Several U.S. restaurant chains have expanded into Mexico - mostly by franchises or joint ventures. KFC (owned by PepsiCo) is leading the way, with over 70 outlets in Mexico. Domino's Pizza has 45 units in Mexico, followed by McDonald's 35 restaurants. Also in Mexico, but on a smaller scale, are Subway, Arby's, Carl's Jr., Chili's, T.G.I. Friday's, Jack in the Box, Sirloin Stockade, and Taco Bell.

Increased Partnerships

Benefit Both Countries

More U.S.-Mexico joint ventures may occur. U.S. investors currently provide capital, technical expertise, and, in most cases, management, while Mexico supplies mostly labor, but also capital, management, and local knowledge of market conditions.

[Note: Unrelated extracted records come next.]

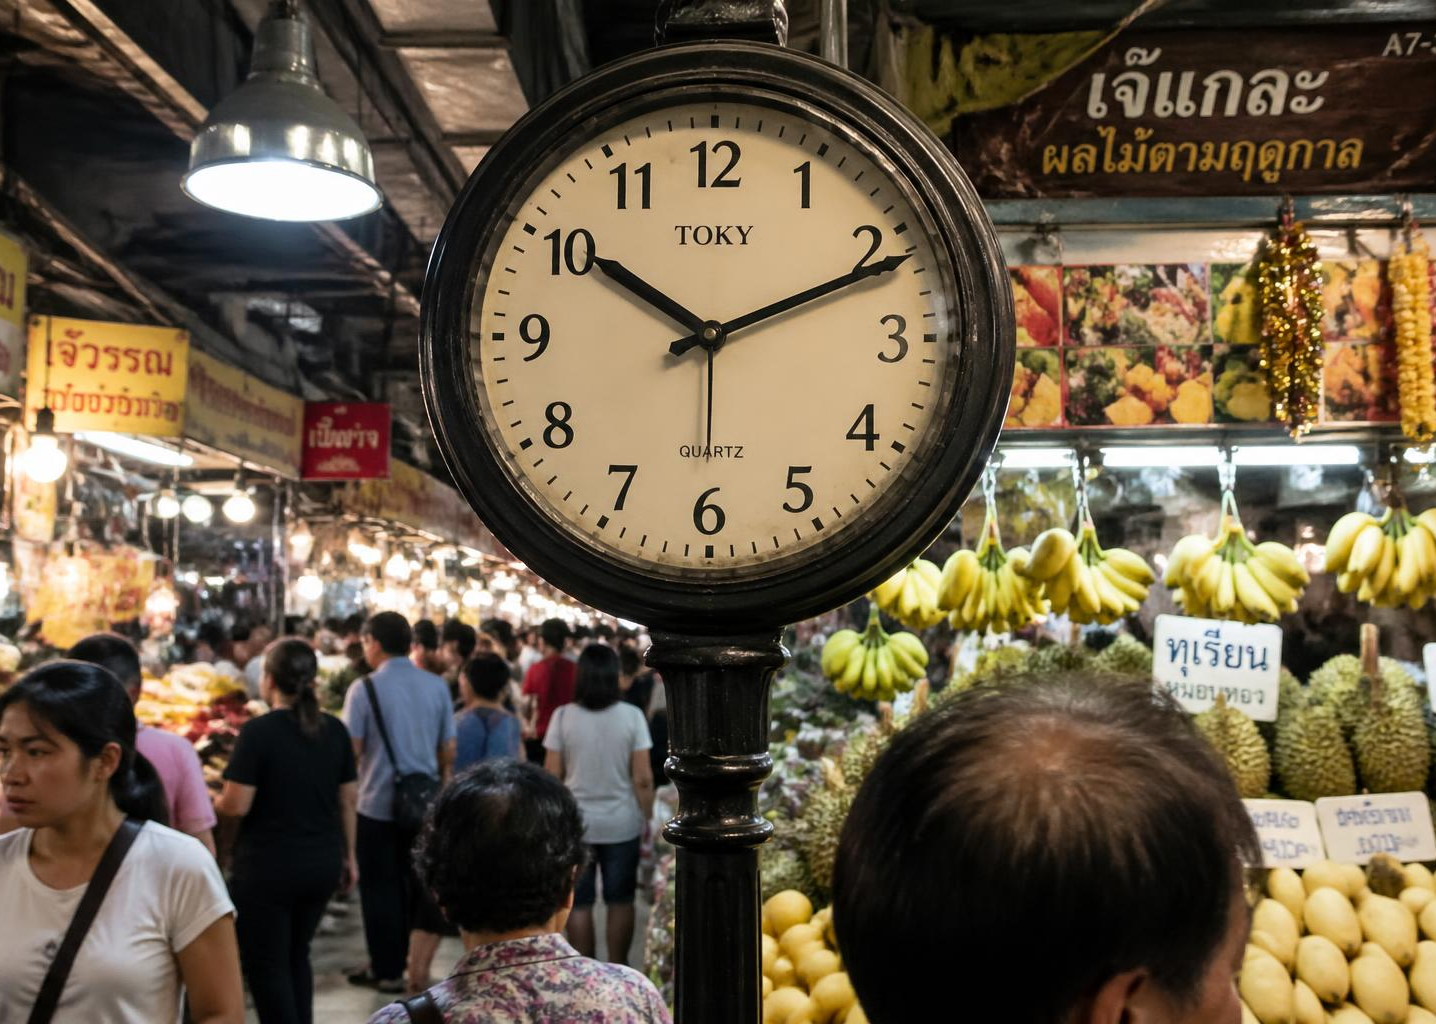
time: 10:11
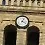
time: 4:04
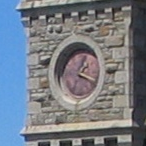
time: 1:18
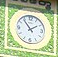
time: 1:53
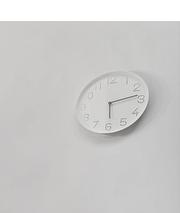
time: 6:13
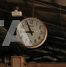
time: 8:56
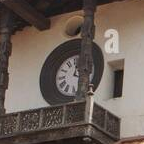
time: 12:28
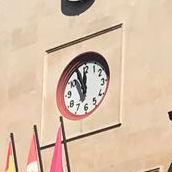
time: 11:55
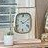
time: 4:09
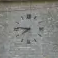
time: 7:46
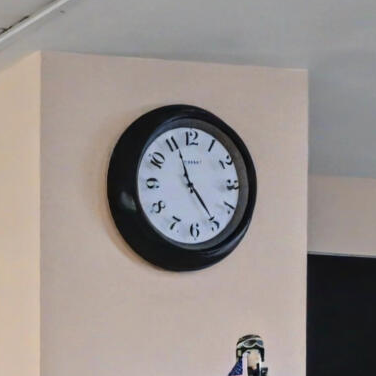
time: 4:56
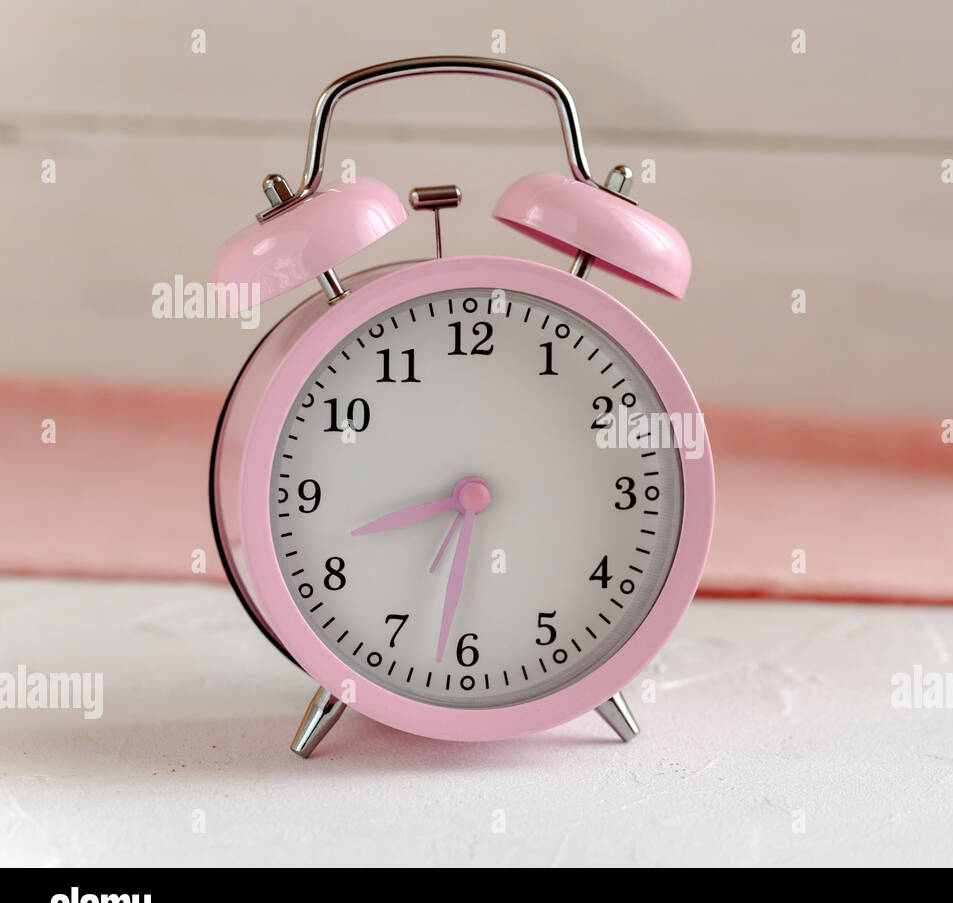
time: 8:31
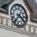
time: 3:36
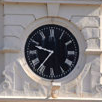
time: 9:36
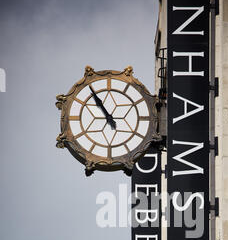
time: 10:54
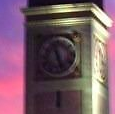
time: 11:26
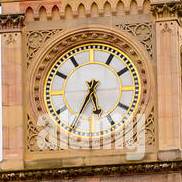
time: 5:34
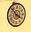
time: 3:52
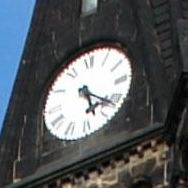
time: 5:21
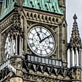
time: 11:08
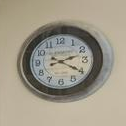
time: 2:20
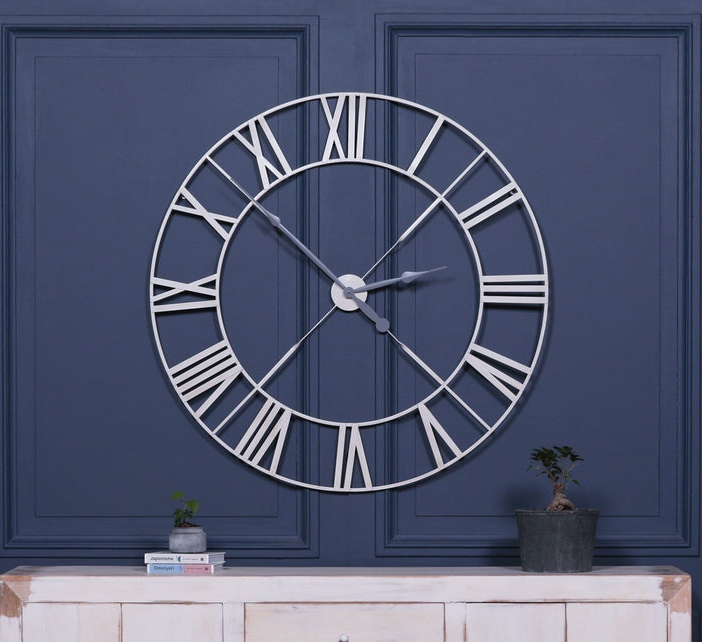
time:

Increased joint ventures could increase economic activity in both the United States and Mexico. The majority of inputs and equipment imported by the maquiladoras and joint ventures comes from the United States. Without increasing U.S. investment, other countries may fill the gap. Such firms may be less inclined to import raw materials or components from the United States. Under NAFTA, the special duty treatment under the maquiladora program would eventually be replaced by a provision that will eliminate all tariffs faced by U.S. and Mexican firms by the end of the transition period.

Small Direct U.S.

Investment From Mexico

While U.S. firms are rapidly expanding into Mexico, Mexican direct investment in the U.S. food industry is very small. In 1989, sales from Mexican-owned affiliates in the United States were below $50 million.

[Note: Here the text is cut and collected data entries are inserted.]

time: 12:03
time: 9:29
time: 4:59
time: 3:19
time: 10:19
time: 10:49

A notable exception is Grupo Industrial Maseca SA de CV. Maseca controls over 60 percent of the Mexican corn flour market, and has recently expanded into Central America and the United States. Maseca now produces corn flour in at least three plants in the United States. It also produces tortillas in 12 plants in 5 U.S. States, and is looking to expand into several additional U.S. cities.